Detangling Quantum Problems

Categories: Teaching Effectiveness Award Essays

by Oxana Andriuc, Chemistry

Teaching Effectiveness Award Essay, 2022

Learning about quantum chemistry for the first time can be intimidating—all of a sudden, you find out that everything you know about classical physics is not always true: an electron does not simply behave like a tiny, tiny marble, but instead it can follow a completely different set of laws. It is therefore understandable that introductory quantum mechanics classes can be difficult for students and might require specialized teaching approaches to promote student learning.

As we, the instructors, reflected upon how the first midterm exam of the undergraduate quantum chemistry course we were teaching in Spring 2021 went, we decided to offer an additional discussion session in the form of a guided midterm walkthrough that I would be leading. I must admit that initially I was a bit skeptical of how well attended this session would be—the solutions to the midterm problems, as well as a document compiling and explaining common mistakes observed in the student solutions were already published and available to the students. What would motivate students to attend this session and how could it provide them with something new that was not already available?

As I started to prepare for the walkthrough, one thing became clear: what the written solutions and common mistakes document could not provide was guidance on the thinking process involved in solving quantum chemistry problems. How can you get from reading the problem and the provided formulae to the solution? And how do you use the information you have available to avoid erroneous thinking paths? To answer these questions, I decided to use a 3-part approach: 

  1.  Reading the text of the problem and highlighting important pieces of information, followed by identifying what is asked, and rephrasing it in my own words. 
  2. Writing down the general concepts or formulae used when solving the problem in a dedicated space to the right of the solution area. If available, these would be direct screenshots from the equation sheet provided in advance to students for the exam.
  3. Solving the problem step-by-step, by linking back to the information given in the problem, the equation sheet, or during lectures. This also involved exploring multiple avenues in attempting to solve the problem and explaining how to identify the correct one.
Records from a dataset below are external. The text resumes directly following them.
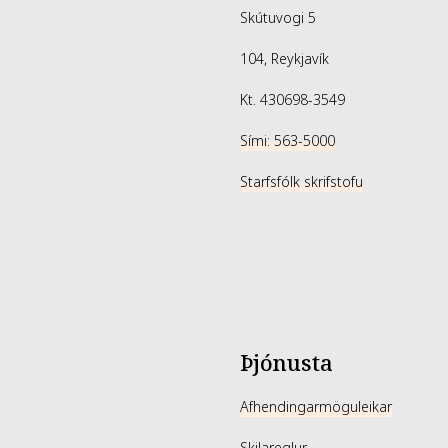
Skútuvogi 5
104, Reykjavík
Kt. 430698-3549
Sími: 563-5000
Starfsfólk skrifstofu
Þjónusta
Afhendingarmöguleikar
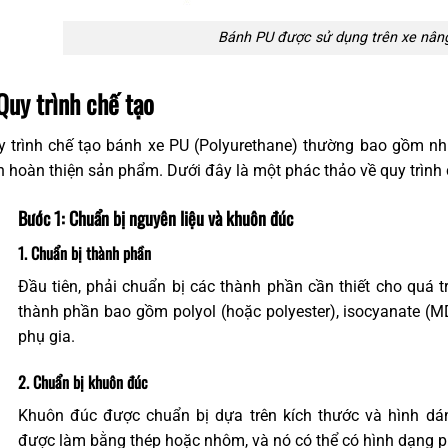
Bánh PU được sử dụng trên xe nâng
 Quy trình chế tạo
y trình chế tạo bánh xe PU (Polyurethane) thường bao gồm nhi
 hoàn thiện sản phẩm. Dưới đây là một phác thảo về quy trình 
Bước 1: Chuẩn bị nguyên liệu và khuôn đúc
1. Chuẩn bị thành phần
Đầu tiên, phải chuẩn bị các thành phần cần thiết cho quá 
thành phần bao gồm polyol (hoặc polyester), isocyanate (MD
phụ gia.
2. Chuẩn bị khuôn đúc
Khuôn đúc được chuẩn bị dựa trên kích thước và hình dá
được làm bằng thép hoặc nhôm, và nó có thể có hình dạng 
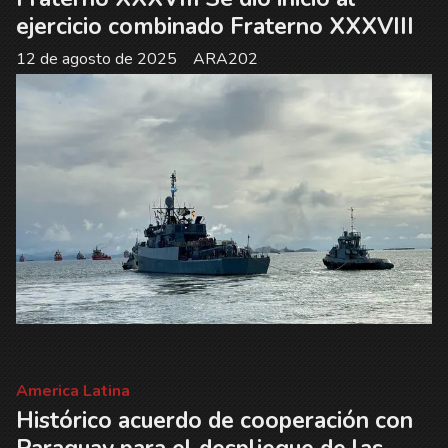
ejercicio combinado Fraterno XXXVIII
12 de agosto de 2025
ARA202
America Latina
Histórico acuerdo de cooperación con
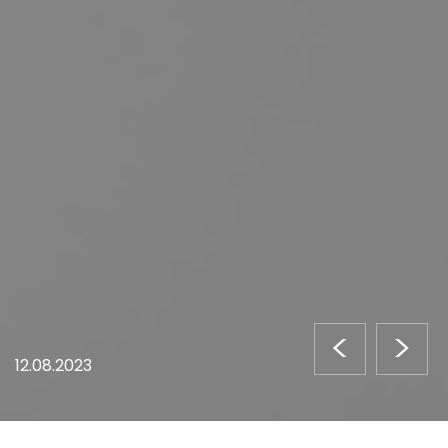
<
>
12.08.2023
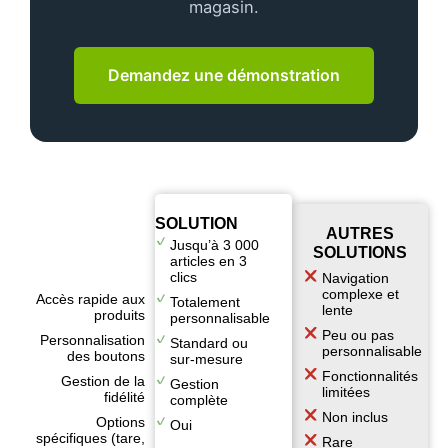
magasin.
Demandez une démonstration
SOLUTION
AUTRES
Jusqu’à 3 000
SOLUTIONS
articles en 3
clics
Navigation
complexe et
Accès rapide aux
Totalement
lente
produits
personnalisable
Peu ou pas
Personnalisation
Standard ou
personnalisable
des boutons
sur-mesure
Fonctionnalités
Gestion de la
Gestion
limitées
fidélité
complète
Non inclus
Options
Oui
spécifiques (tare,
Rare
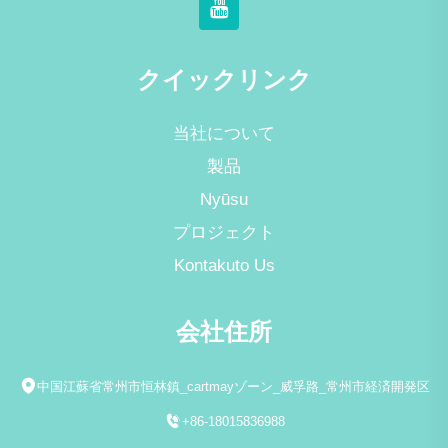
クイックリンク
当社について
製品
Nyūsu
プロジェクト
Kontakuto Us
会社住所
中国江蘇省常州市恒林鎮_cartmayゾーン_威孚路_常州市経済開発区
+86-18015836988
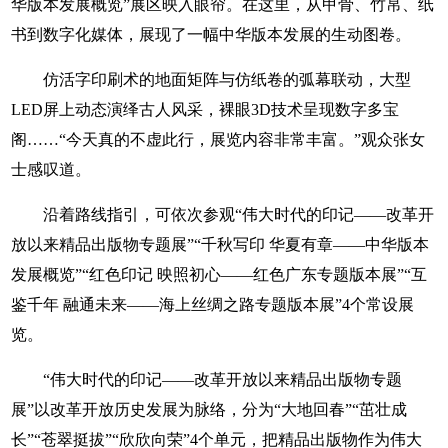
华版本发展概览”展区映入眼帘。在这里，从甲骨、竹帛、纸
书到数字化媒体，展现了一幅中华版本发展的生动图卷。
仿活字印刷术的地面矩阵与仿纸卷的弧幕联动，大型
LED屏上动态演绎古人风采，裸眼3D技术呈现数字多宝
阁……“今天真的不虚此行，展览内容非常丰富。”观众张女
士感叹道。
沿着路线指引，可依次参观“伟大时代的印记——改革开
放以来精品出版物专题展”“千秋写印 华夏有章——中华版本
发展概览”“红色印记 映照初心——红色广东专题版本展”“互
鉴千年 融通未来——海上丝绸之路专题版本展”4个常设展
览。
“伟大时代的印记——改革开放以来精品出版物专题
展”以改革开放历史发展为脉络，分为“大地回春”“茁壮成
长”“苍翠挺拔”“欣欣向荣”4个单元，把精品出版物作为伟大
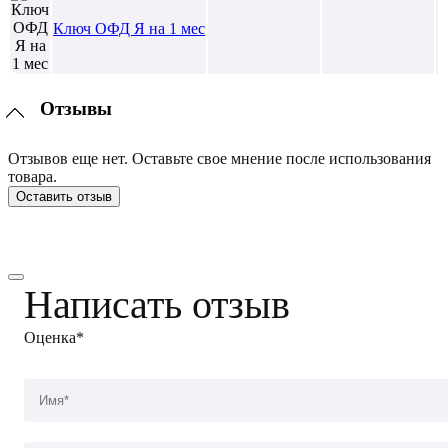
Ключ ОФД Я на 1 мес
Отзывы
Отзывов еще нет. Оставьте свое мнение после использования
товара.
Оставить отзыв
Написать отзыв
Оценка*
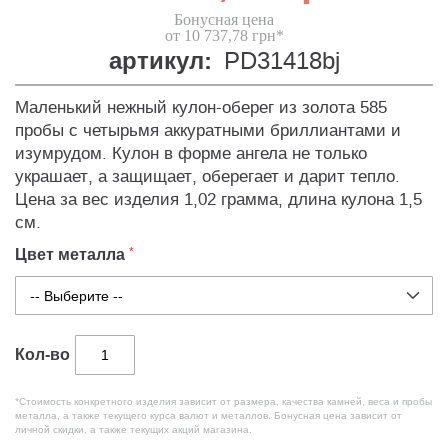
Бонусная цена
от 10 737,78 грн*
артикул:
PD31418bj
Маленький нежный кулон-оберег из золота 585
пробы с четырьмя аккуратными бриллиантами и
изумрудом. Кулон в форме ангела не только
украшает, а защищает, оберегает и дарит тепло.
Цена за вес изделия 1,02 грамма, длина кулона 1,5
см.
Цвет металла
Кол-во
*Стоимость конкретного изделия зависит от размера, качества камней, веса и пробы
металла, а также текущего курса валют и металлов. Бонусная цена зависит от
личной скидки, а также текущих акций магазина.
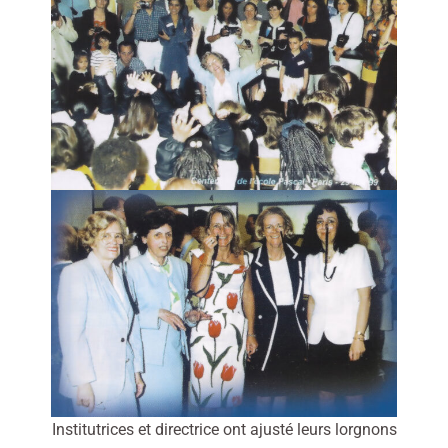
Institutrices et directrice ont ajusté leurs lorgnons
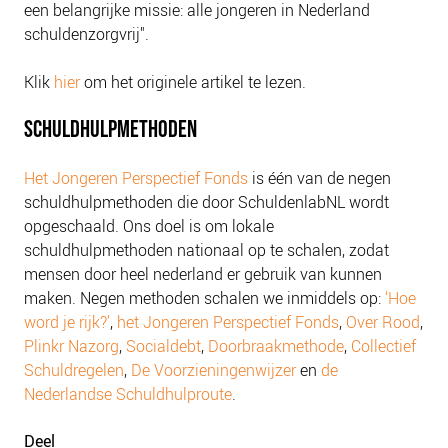
een belangrijke missie: alle jongeren in Nederland
NIEUWS
schuldenzorgvrij".
BLOGS
Klik
hier
om het originele artikel te lezen.
SCHULDHULPMETHODEN
Het Jongeren Perspectief Fonds
is één van de negen
schuldhulpmethoden die door SchuldenlabNL wordt
opgeschaald. Ons doel is om lokale
schuldhulpmethoden nationaal op te schalen, zodat
mensen door heel nederland er gebruik van kunnen
maken. Negen methoden schalen we inmiddels op:
‘Hoe
word je rijk?’
,
het Jongeren Perspectief Fonds
,
Over Rood
,
Plinkr Nazorg
,
Socialdebt
,
Doorbraakmethode
,
Collectief
Schuldregelen
,
De Voorzieningenwijzer
en
de
Nederlandse Schuldhulproute
.
Deel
Admittedly, these steps might appear to be an obvious approach to solving problems during a discussion section—as instructors, we often try to use methods such as rephrasing information or making connections to class material. However, through the midterm walkthrough, I hoped to demystify the process of solving problems by explicitly highlighting the various approaches I was using. In that sense, I made sure to use visual cues for the different components (such as color-coding what was written or highlighted, and having a delimited board section always on the right of the solution area for general formulae and concepts used), as well as explicitly telling students what I was doing at every step and why.

Despite its simplicity, this approach was met with an encouraging level of attendance and number of subsequent recording viewings (135 in a class of 179 students), as well as positive feedback from the students. Quotes from my course evaluations included, “wouldn’t have understood midterm material without her videos!” and, “her exam walkthroughs were amazing and her explanation on how to solve problems was on point.” Due to the success of this walkthrough, I led a similar session for the second midterm exam and started using this approach in my other discussion sections as well, in an attempt to further support students in learning how to “detangle” quantum chemistry problems.